What do I need to change to save resources here?
Update: I use netty 4.0.25
Update 2: As requested I moved the logging handler in front of the ReadTimeouthandler, here are the logs. Situation where the client normally disconnects:
09:41:39,755 [3-1] [id: 0xca6601a2, /127.0.0.1:64258 => /127.0.0.1:4300] REGISTERED
09:41:39,756 [3-1] [id: 0xca6601a2, /127.0.0.1:64258 => /127.0.0.1:4300] ACTIVE
09:41:39,810 [3-1] [id: 0xca6601a2, /127.0.0.1:64258 => /127.0.0.1:4300] RECEIVED(1024B)
09:41:39,813 [3-1] [id: 0xca6601a2, /127.0.0.1:64258 => /127.0.0.1:4300] RECEIVED(1024B)
09:41:39,814 [3-1] [id: 0xca6601a2, /127.0.0.1:64258 => /127.0.0.1:4300] RECEIVED(150B)
09:41:40,854 [3-1] [id: 0xca6601a2, /127.0.0.1:64258 => /127.0.0.1:4300] WRITE(1385B)
09:41:40,855 [3-1] [id: 0xca6601a2, /127.0.0.1:64258 => /127.0.0.1:4300] FLUSH
09:41:40,861 [3-1] [id: 0xca6601a2, /127.0.0.1:64258 :> /127.0.0.1:4300] INACTIVE
09:41:40,864 [3-1] [id: 0xca6601a2, /127.0.0.1:64258 :> /127.0.0.1:4300] UNREGISTERED
Situation, where the client does NOT disconnect:
10:04:24,104 [3-1] [id: 0x48076684, /127.0.0.1:50525 => /127.0.0.1:4300] REGISTERED
10:04:24,107 [3-1] [id: 0x48076684, /127.0.0.1:50525 => /127.0.0.1:4300] ACTIVE
10:04:24,594 [3-1] [id: 0x48076684, /127.0.0.1:50525 => /127.0.0.1:4300] RECEIVED(1024B)

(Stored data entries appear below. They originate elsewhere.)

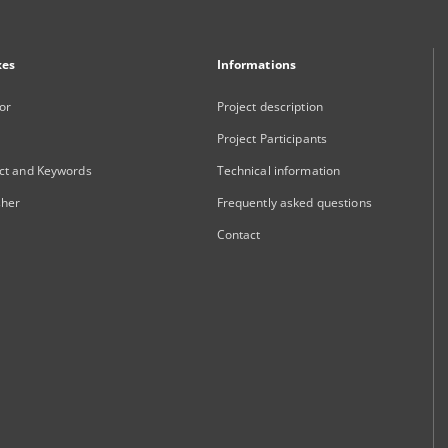
xes
Informations
or
Project description
Project Participants
ct and Keywords
Technical information
sher
Frequently asked questions
Contact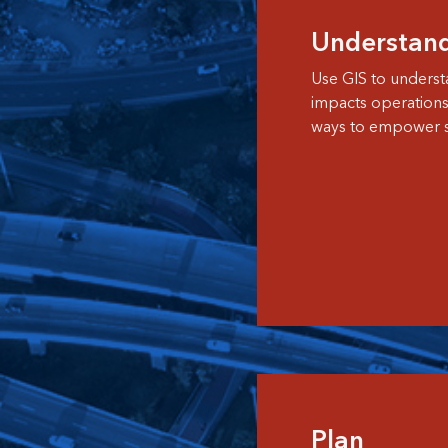
Understan
Use GIS to underst
impacts operation
ways to empower st
Plan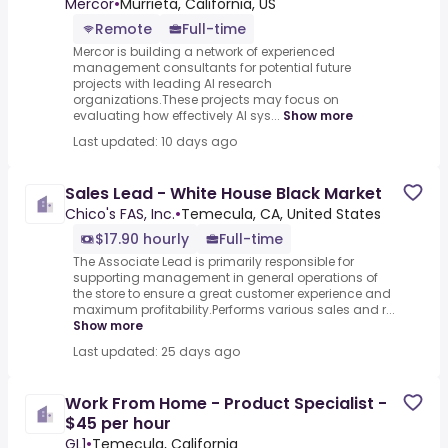
hour)
Mercor
•
Murrieta, California, US
Remote
Full-time
Mercor is building a network of experienced
management consultants for potential future
projects with leading AI research
organizations.These projects may focus on
evaluating how effectively AI sys...
Show more
Last updated: 10 days ago
Sales Lead - White House Black Market
Chico's FAS, Inc.
•
Temecula, CA, United States
$17.90 hourly
Full-time
The Associate Lead is primarily responsible for
supporting management in general operations of
the store to ensure a great customer experience and
maximum profitability.Performs various sales and r...
Show more
Last updated: 25 days ago
Work From Home - Product Specialist -
$45 per hour
GL1
•
Temecula, California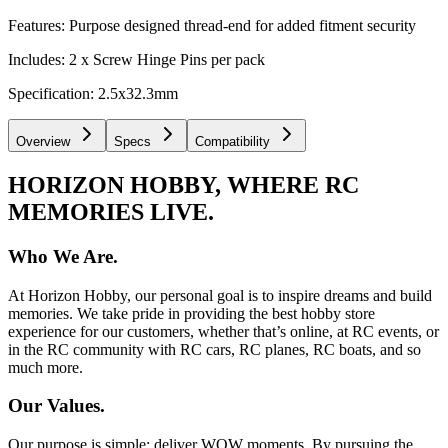
Features: Purpose designed thread-end for added fitment security
Includes: 2 x Screw Hinge Pins per pack
Specification: 2.5x32.3mm
Overview
Specs
Compatibility
HORIZON HOBBY, WHERE RC
MEMORIES LIVE.
Who We Are.
At Horizon Hobby, our personal goal is to inspire dreams and build
memories. We take pride in providing the best hobby store
experience for our customers, whether that’s online, at RC events, or
in the RC community with RC cars, RC planes, RC boats, and so
much more.
Our Values.
Our purpose is simple: deliver WOW moments. By pursuing the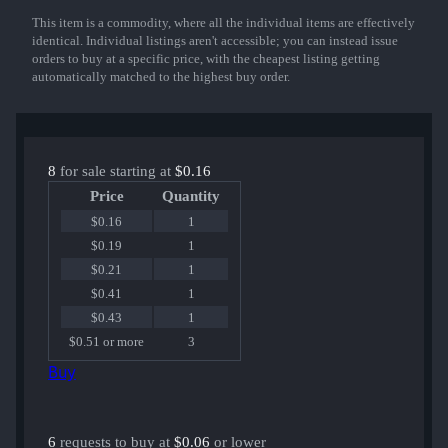
This item is a commodity, where all the individual items are effectively
Show More
identical. Individual listings aren't accessible; you can instead issue
orders to buy at a specific price, with the cheapest listing getting
automatically matched to the highest buy order.
8
for sale starting at
$0.16
Price
Quantity
$0.16
1
$0.19
1
$0.21
1
$0.41
1
$0.43
1
$0.51 or more
3
Buy
6
requests to buy at
$0.06
or lower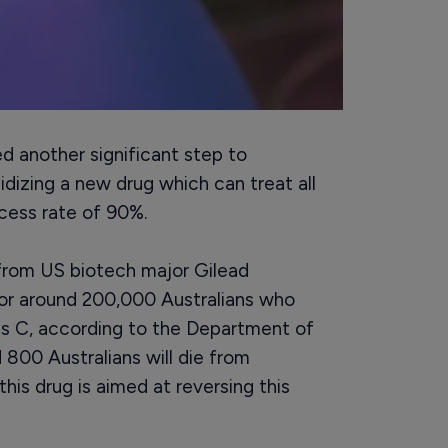
 another significant step to
idizing a new drug which can treat all
cess rate of 90%.
 from US biotech major Gilead
for around 200,000 Australians who
tis C, according to the Department of
 800 Australians will die from
this drug is aimed at reversing this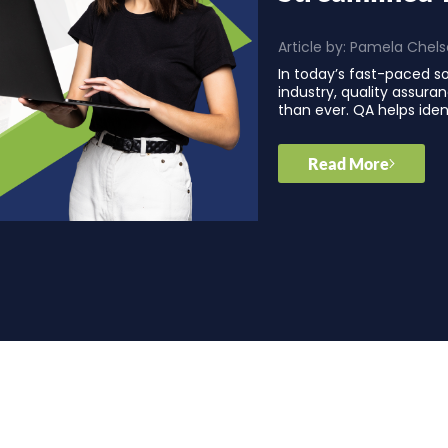
Article by:
Pamela Chels
In today’s fast-paced 
industry, quality assura
than ever. QA helps iden
Read More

10:04:24,597 [3-1] [id: 0x48076684, /127.0.0.1:50525 => /127.0.0.1:4300] RECEIVED(1024B)
10:04:24,598 [3-1] [id: 0x48076684, /127.0.0.1:50525 => /127.0.0.1:4300] RECEIVED(150B)
10:04:25,638 [3-1] [id: 0x48076684, /127.0.0.1:50525 => /127.0.0.1:4300] WRITE(1383B)

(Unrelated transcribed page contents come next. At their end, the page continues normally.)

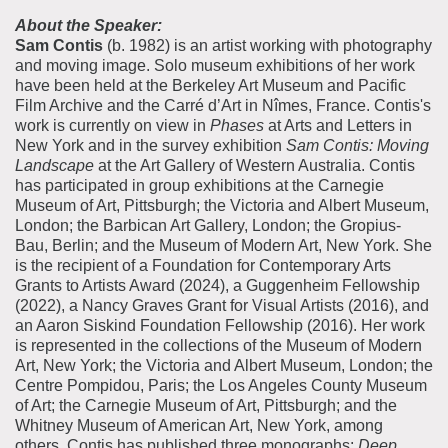
About the Speaker:
Sam Contis
(b. 1982) is an artist working with photography
and moving image. Solo museum exhibitions of her work
have been held at the Berkeley Art Museum and Pacific
Film Archive and the Carré d’Art in Nîmes, France. Contis's
work is currently on view in
Phases
at Arts and Letters in
New York and in the survey exhibition
Sam Contis: Moving
Landscape
at the Art Gallery of Western Australia. Contis
has participated in group exhibitions at the Carnegie
Museum of Art, Pittsburgh; the Victoria and Albert Museum,
London; the Barbican Art Gallery, London; the Gropius-
Bau, Berlin; and the Museum of Modern Art, New York. She
is the recipient of a Foundation for Contemporary Arts
Grants to Artists Award (2024), a Guggenheim Fellowship
(2022), a Nancy Graves Grant for Visual Artists (2016), and
an Aaron Siskind Foundation Fellowship (2016). Her work
is represented in the collections of the Museum of Modern
Art, New York; the Victoria and Albert Museum, London; the
Centre Pompidou, Paris; the Los Angeles County Museum
of Art; the Carnegie Museum of Art, Pittsburgh; and the
Whitney Museum of American Art, New York, among
others. Contis has published three monographs:
Deep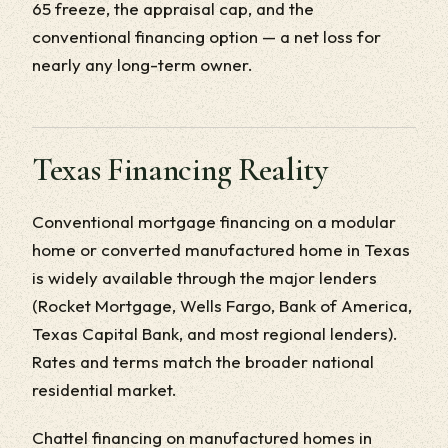
65 freeze, the appraisal cap, and the
conventional financing option — a net loss for
nearly any long-term owner.
Texas Financing Reality
Conventional mortgage financing on a modular
home or converted manufactured home in Texas
is widely available through the major lenders
(Rocket Mortgage, Wells Fargo, Bank of America,
Texas Capital Bank, and most regional lenders).
Rates and terms match the broader national
residential market.
Chattel financing on manufactured homes in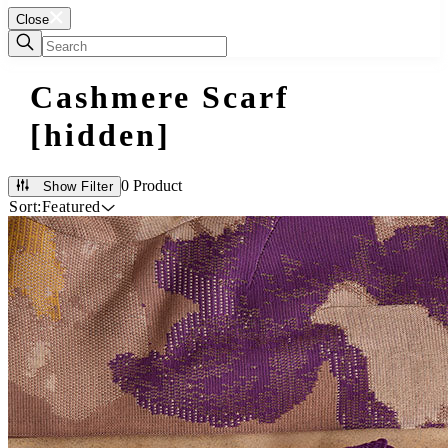
Close
Cashmere Scarf
[hidden]
0 Product
Show Filter
Sort:
Featured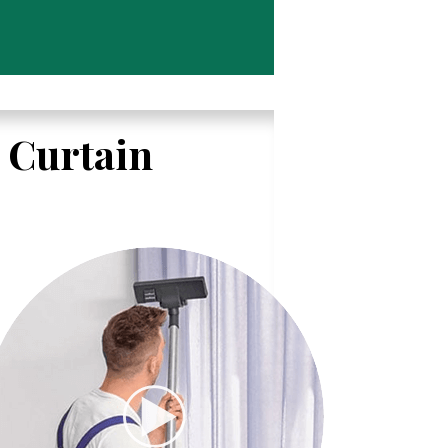
l Curtain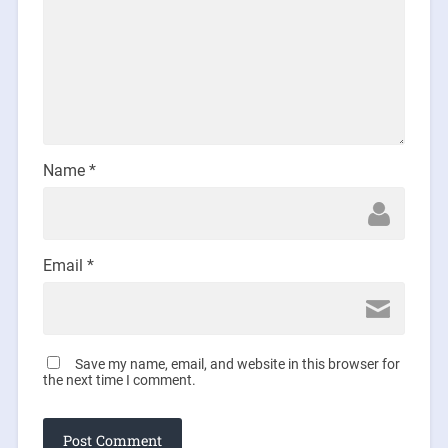
Name
*
Email
*
Save my name, email, and website in this browser for
the next time I comment.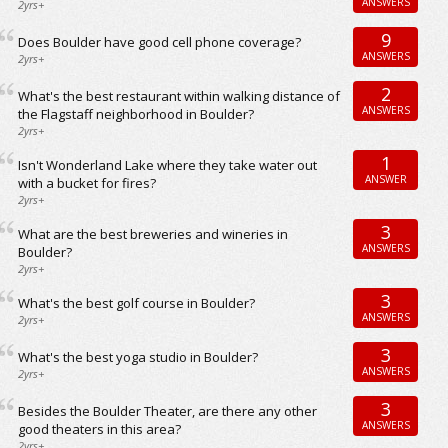
ANSWERS
2yrs+
9
Does Boulder have good cell phone coverage?
ANSWERS
2yrs+
2
What's the best restaurant within walking distance of
ANSWERS
the Flagstaff neighborhood in Boulder?
2yrs+
1
Isn't Wonderland Lake where they take water out
ANSWER
with a bucket for fires?
2yrs+
3
What are the best breweries and wineries in
ANSWERS
Boulder?
2yrs+
3
What's the best golf course in Boulder?
ANSWERS
2yrs+
3
What's the best yoga studio in Boulder?
ANSWERS
2yrs+
3
Besides the Boulder Theater, are there any other
ANSWERS
good theaters in this area?
2yrs+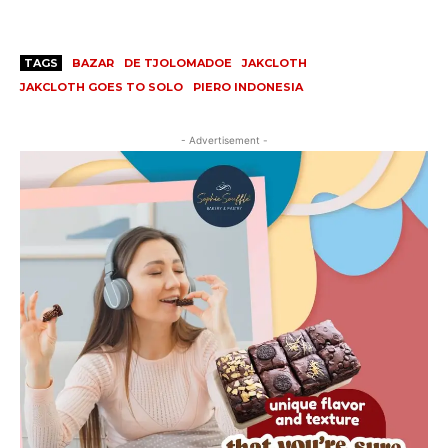
TAGS
BAZAR
DE TJOLOMADOE
JAKCLOTH
JAKCLOTH GOES TO SOLO
PIERO INDONESIA
- Advertisement -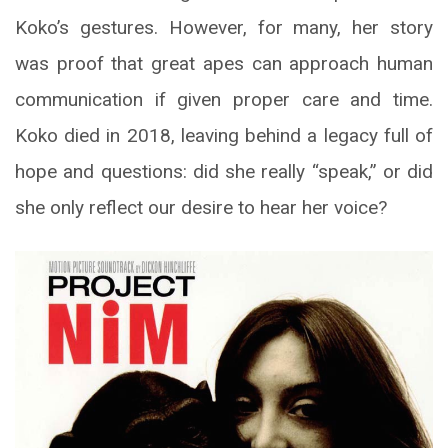
Koko’s gestures. However, for many, her story
was proof that great apes can approach human
communication if given proper care and time.
Koko died in 2018, leaving behind a legacy full of
hope and questions: did she really “speak,” or did
she only reflect our desire to hear her voice?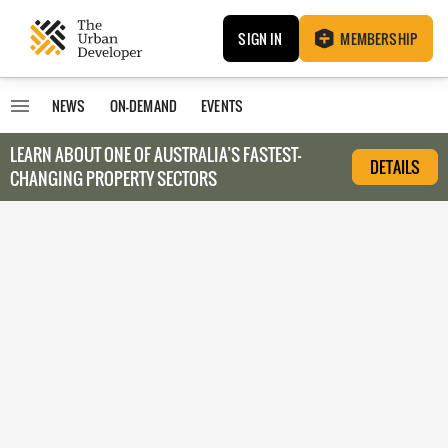
SIGN IN
MEMBERSHIP
NEWS
ON-DEMAND
EVENTS
LEARN ABOUT O
NE OF AUSTRALIA’S FASTEST-
DETAILS
CHANGING PROPERTY SECTORS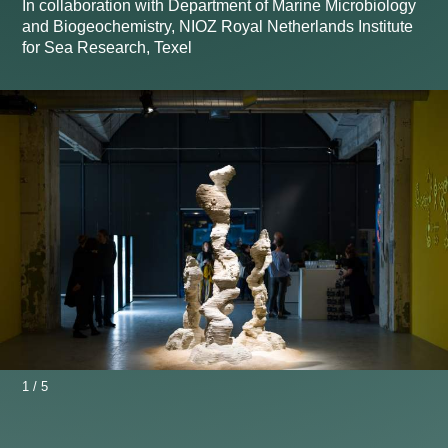
In collaboration with Department of Marine Microbiology
and Biogeochemistry, NIOZ Royal Netherlands Institute
for Sea Research, Texel
1
/
5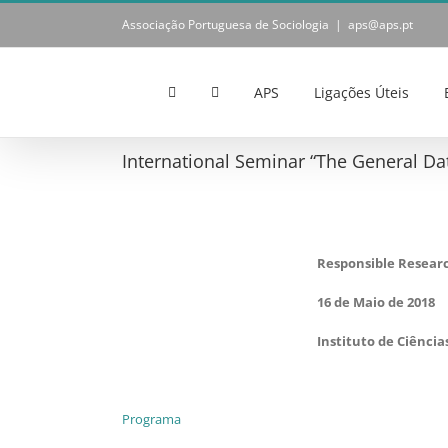
Skip
Associação Portuguesa de Sociologia
|
aps@aps.pt
to
content
APS
Ligações Úteis
International Seminar “The General Dat
Responsible Resear
16 de Maio de 2018
Instituto de Ciência
Programa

10:04:25,639 [3-1] [id: 0x48076684, /127.0.0.1:50525 => /127.0.0.1:4300] FLUSH
10:05:25,389 [3-1] [id: 0x48076684, /127.0.0.1:50525 => /127.0.0.1:4300] CLOSE()

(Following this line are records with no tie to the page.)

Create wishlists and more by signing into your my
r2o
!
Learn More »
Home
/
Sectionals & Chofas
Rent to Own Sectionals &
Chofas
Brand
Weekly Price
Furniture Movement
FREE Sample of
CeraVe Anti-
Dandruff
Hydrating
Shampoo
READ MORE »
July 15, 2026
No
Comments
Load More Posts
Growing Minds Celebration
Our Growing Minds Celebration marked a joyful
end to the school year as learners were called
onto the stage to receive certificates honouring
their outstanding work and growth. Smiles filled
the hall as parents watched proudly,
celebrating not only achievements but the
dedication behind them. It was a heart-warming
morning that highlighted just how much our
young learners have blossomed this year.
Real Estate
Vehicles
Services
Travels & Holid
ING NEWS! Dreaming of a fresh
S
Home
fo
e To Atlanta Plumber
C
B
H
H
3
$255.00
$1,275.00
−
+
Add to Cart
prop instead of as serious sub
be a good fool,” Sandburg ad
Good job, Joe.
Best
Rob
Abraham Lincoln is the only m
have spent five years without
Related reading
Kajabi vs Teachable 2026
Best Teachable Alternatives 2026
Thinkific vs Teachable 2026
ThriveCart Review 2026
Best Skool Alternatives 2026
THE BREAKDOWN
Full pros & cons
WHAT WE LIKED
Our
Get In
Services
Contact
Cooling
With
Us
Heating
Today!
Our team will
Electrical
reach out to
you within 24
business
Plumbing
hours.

10:05:25,390 [3-1] [id: 0x48076684, /127.0.0.1:50525 :> /127.0.0.1:4300] CLOSE()
10:05:25,390 [3-1] [id: 0x48076684, /127.0.0.1:50525 :> /127.0.0.1:4300] INACTIVE
10:05:25,394 [3-1] [id: 0x48076684, /127.0.0.1:50525 :> /127.0.0.1:4300] UNREGISTERED
So there's 60s gap before the close (as expected from the ReadTimeoutHandler)
After some more analysis, I have the impression, that even with a normal disconnect from the client, the number of open files increases! Also, there's no CLOSE() in that situation...
Upvotes: 8
Views: 7023
Reputation: 622
Maybe it's related with this netty issue https://github.com/netty/netty/issues/1731
This is expected behaviour, and is nothing that can be changed. The JVM is signalling that it is unable to accept the channel - therefore no connection can be initiated and no response can be sent. The client will see a connection failure. If you have a load-balancer, it should retry against an alternate host, or return the 503 on your application's behalf.